The Kahneman is a detailed study of how people make decisions, how, in fact, the brain and mind process information and come to conclusions. While this may sound like a dry tome, it is anything but, as he uses illustrations from his own life as a researcher and tells the story in a lively style.
I have come to the conclusion that one should read at least one Heat Moon book just for the sheer elegance of his sentences. More, his has a gift for evoking place and mood. Blue Highways is his first book, a chronicle of a circumnavigation of America by way of the “blue roads on the maps”, the lesser used state roads. In this instance, it is also an evocation of time—the late 70s—before America began to change with the Reagan “revolution.”
Which segues nicely into the Haines Johnson book. Johnson chronicles the actual workings of the Reagan Administration and the cultural context and tears away the curtain to reveal the man at the levers. Reagan’s reputation as a “great” president is one of the best pieces of spin control we have ever seen and this books shows why. It is easy to point to Reagan’s presidency as the time when everything started to go sideways for so much of what America wished to be and become, but it can be tricky making the argument among certain people who venerate the man—a veneration born of image rather than substance—and having a source of details is very useful.
The Ciararu is a delightful history of famous pseudonyms. Mark Twain, George Sand, George Eliot, Simenon (a lot of Georges!) and others. Concise biographies open the door on the how and why of these authors and their pen names. Fun.

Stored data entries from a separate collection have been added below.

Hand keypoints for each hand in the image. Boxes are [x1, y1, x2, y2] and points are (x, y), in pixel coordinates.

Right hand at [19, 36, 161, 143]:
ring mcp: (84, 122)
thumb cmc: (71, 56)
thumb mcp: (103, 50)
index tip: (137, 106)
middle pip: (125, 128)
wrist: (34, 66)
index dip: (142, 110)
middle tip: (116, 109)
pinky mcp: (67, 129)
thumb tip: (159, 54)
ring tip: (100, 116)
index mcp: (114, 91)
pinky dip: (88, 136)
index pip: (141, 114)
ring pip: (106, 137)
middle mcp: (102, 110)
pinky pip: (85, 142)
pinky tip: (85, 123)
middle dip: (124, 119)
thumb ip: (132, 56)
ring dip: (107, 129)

I also read Ellen Chesler’s admirable biography of Margaret Sanger, Woman of Valor, which also chronicles the history of the birth control movement in America and the contiguous struggle for equality of women. Historical amnesia can have serious consequences, especially in a time when gains made decades ago are now in danger of being lost because so many people simply don’t know what it was like and what it took to achieve what now can be taken for granted. This a good place to start to find the social and political grounding of some of our current absurd culture wars.
These were the significant nonfiction books I read this past year. I’ll do the fiction in a separate post.
I wholehearted recommend everything I discussed here—in case there was any doubt.